CPS K through 5th grade students to return to in-person learning for 1st time in nearly a year

CHICAGO (WLS) -- More Chicago Public Schools students are getting ready for their return to in-person learning.

Kindergarten through 5th grade students are set to return to the classrooms Monday morning for the first time in nearly a year.

In addition to K through 5th grade students returning, 6 through 8th grade teachers will be back in the classroom, with still no word about high schoolers.

RELATED: CPS says at board meeting it aims to reopen high schools by end of school year

As each phase progresses there are still CPS parents asking why they still haven't gotten their seat at the decision-making table.

"I look at this as his first chance at normalcy again," said CPS parent Janet Luszczki.

Luszczki's son, Hunter Nielsen, is in 5th grade at Lenart Regional Gifted Center. She said her 11-year-old can't wait to get back into the classroom.

"This is going to be so important for the kids," she said. "It was a very unusual year with a lot of stress for the kids, a lot of stress for the parents, stressful for the teachers."

Luszczki said she has spent the days leading up to Monday walking him through what would be his "new normal," starting with bringing a face mask and some other new school supplies.

READ MORE | CPS reopening: Pre-K, cluster students return to classroom

"Some of the things that they asked us to do is get a bin and label it," Luszczki said, "and paper towels Lysol wipes individual handy wipes."

She said she has every confidence the district has prioritized safety for all.

"They did a great job. I feel 100% safe that my son is returning to school," she said.

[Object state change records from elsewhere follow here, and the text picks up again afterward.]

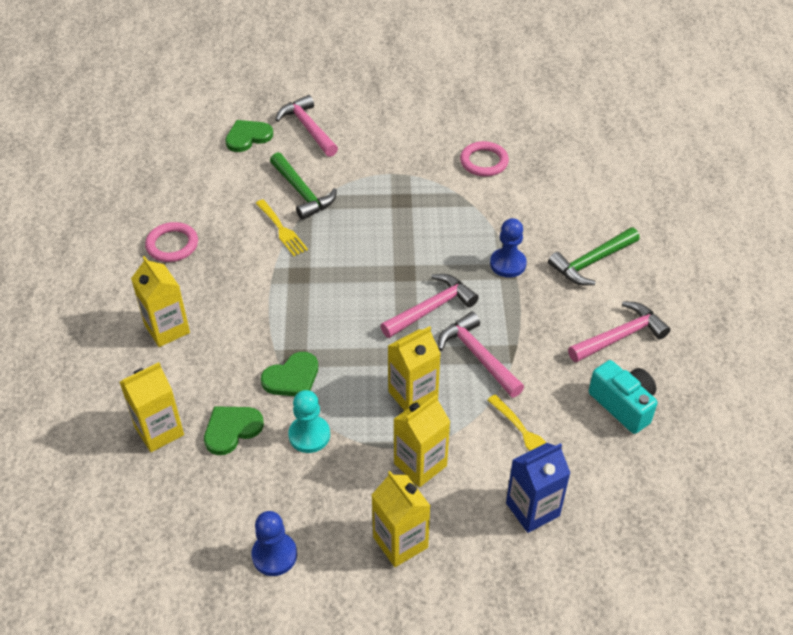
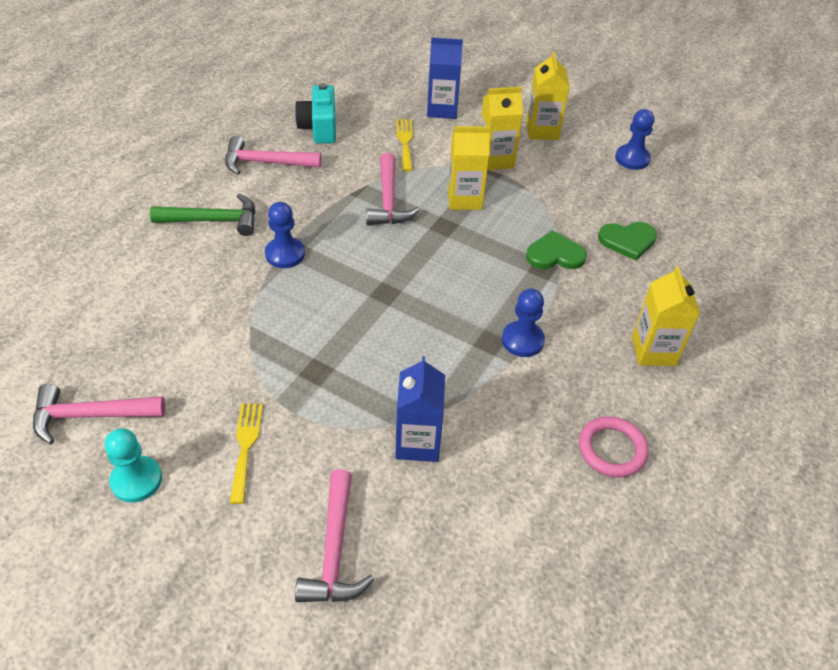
camera: 150 degrees left, 0 degrees up
yellow carton [120,362,184,452] -> none
green heart [225,120,273,152] -> none
yellow fork [255,199,308,256] -> yellow fork moved to [230,403,263,504]
green hammer [270,152,337,220] -> blue carton [395,356,445,462]
turquoise pawn [288,390,330,453] -> turquoise pawn moved to [105,428,162,503]
pink hammer [380,274,479,338] -> pink hammer moved to [33,384,165,444]
pink ring [460,141,509,177] -> none
none -> blue pawn [502,289,545,357]

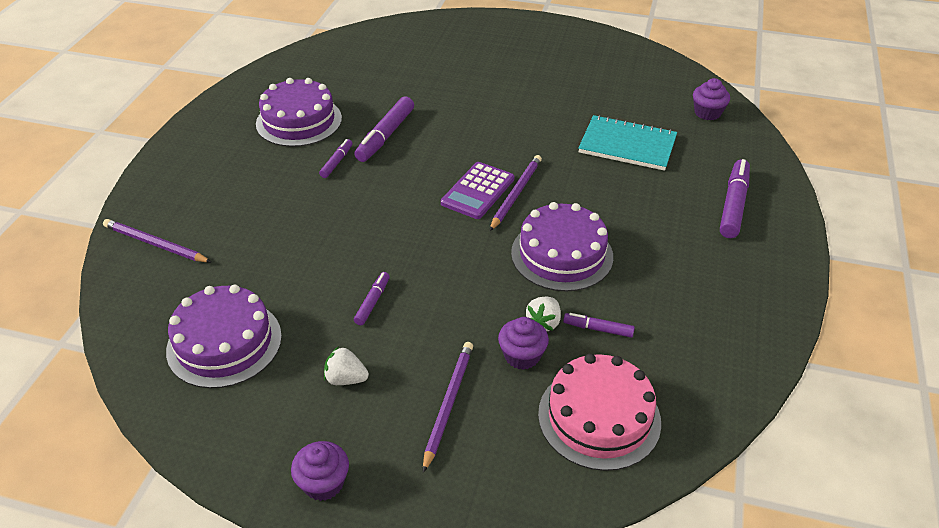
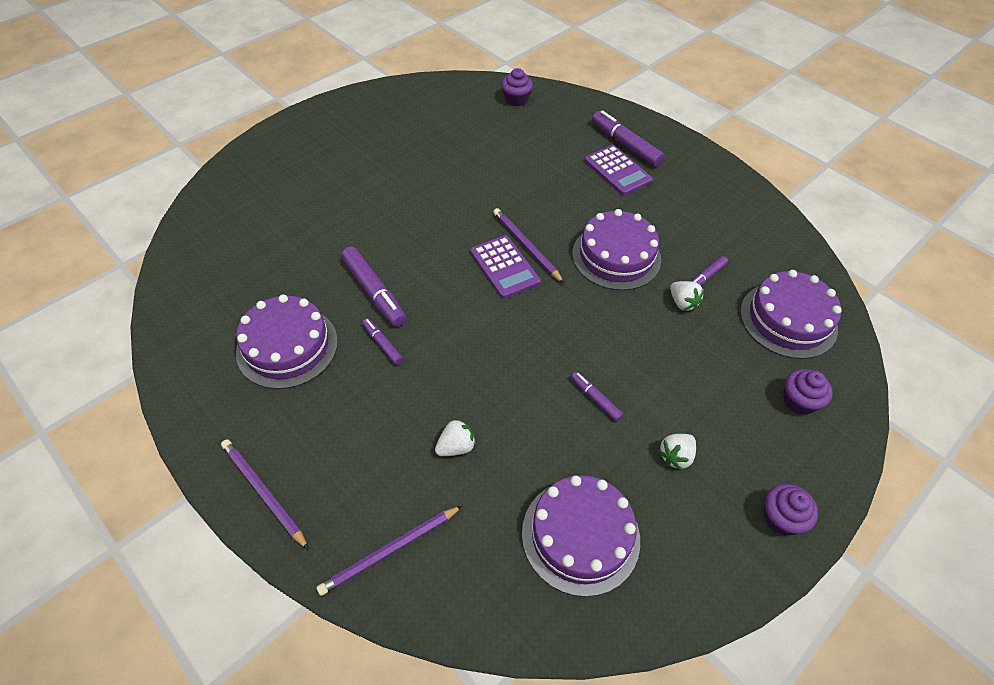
camera: 60 degrees left, 10 degrees up
purple pencil [423,342,473,473] -> purple pencil moved to [221,439,309,550]
purple cupcake [498,317,549,370] -> purple cupcake moved to [783,369,833,415]
pink cake [538,354,661,471] -> purple cake [740,270,842,359]
turquoise notebook [578,115,677,171] -> none
none -> white strawberry [435,418,476,456]
none -> purple calculator [585,145,653,196]

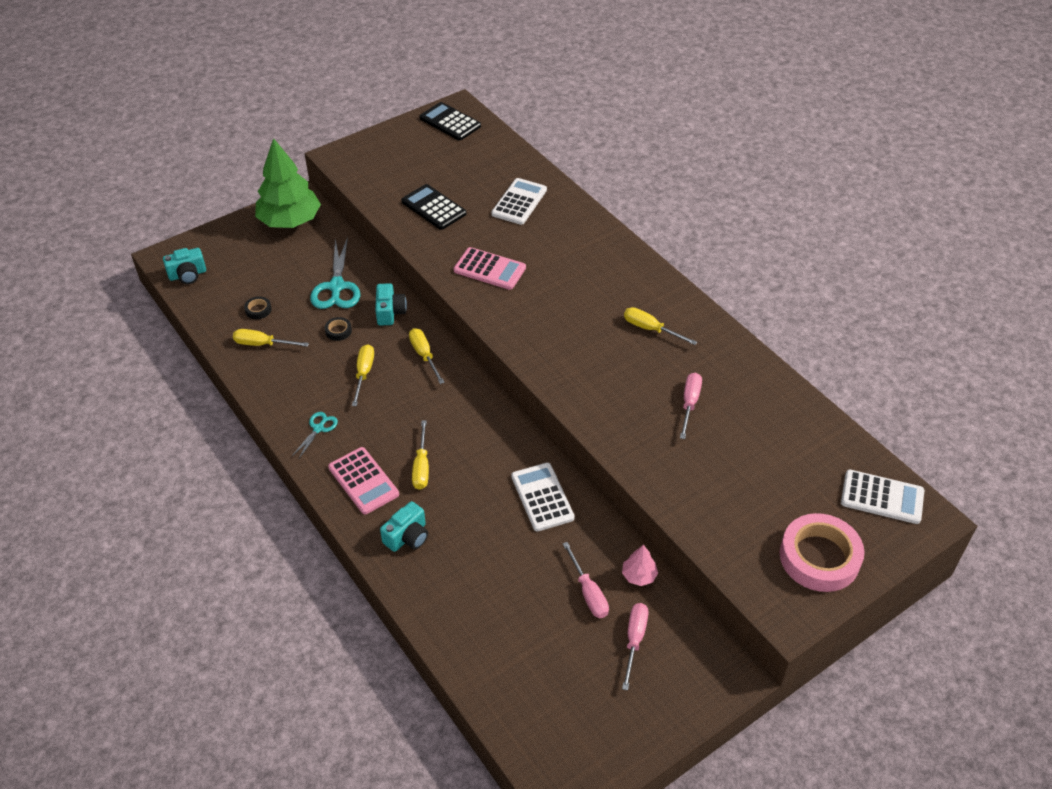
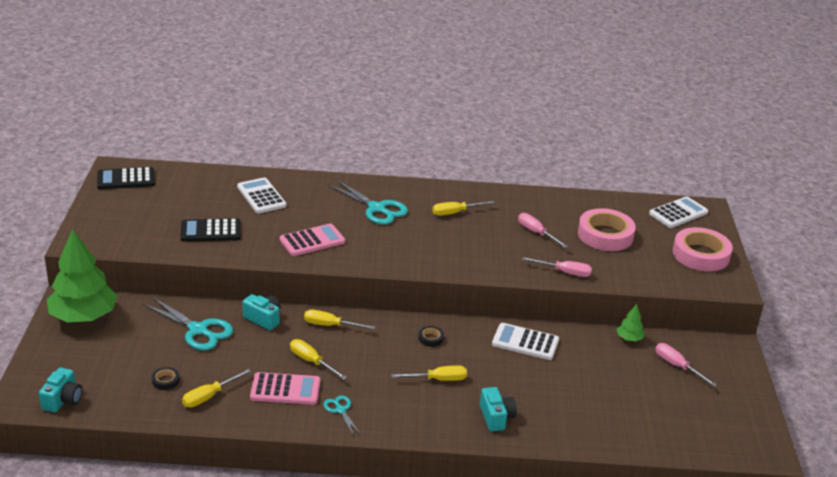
camera: 55 degrees left, 15 degrees down
black tape [325,317,352,341] -> black tape moved to [419,326,444,347]
pink calculator [328,447,399,515] -> pink calculator moved to [250,372,320,405]
yellow screwdriver [412,420,429,490] -> yellow screwdriver turned 45 degrees counterclockwise [391,365,467,381]
pink screwdriver [563,542,609,618] -> pink screwdriver moved to [522,257,592,277]
pink tree [622,545,658,586] -> green tree [617,304,645,341]
none -> turquoise scissors [328,180,408,225]
none -> pink tape [578,208,636,251]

For Joseph Williams, that's not the case.

"We still don't feel that is it safe enough just yet to send our children back to school," he said.

RELATED: Chicago teachers approve tentative deal to reopen CPS classrooms, CTU says

The father of five CPS students, ranging from kindergarten to high school, has opted to keep them all at home, wishing the return to school plan was staggered out grade by grade.

"I really felt that phases should have went maybe by grade levels," he said. "Grade level by grade level, where you have opportunity to vaccinate teachers per grade level and take it as a slow process to working in."

More importantly, Williams said he had hoped and still hopes parents will get their chance to be part of decision-making with the district going forward.

"They have to be a part of the decision-making that's happening within CPS. You know it's sad because I do feel like that family that's left out of what's happening right now," Williams said. "We feel like we're not a part of the process."

Williams said he is organizing a sick-out for Monday and will be joined by other parents who have the same concerns as he does.

This, in an effort to get the attention of CPS to bring parent voices to the table.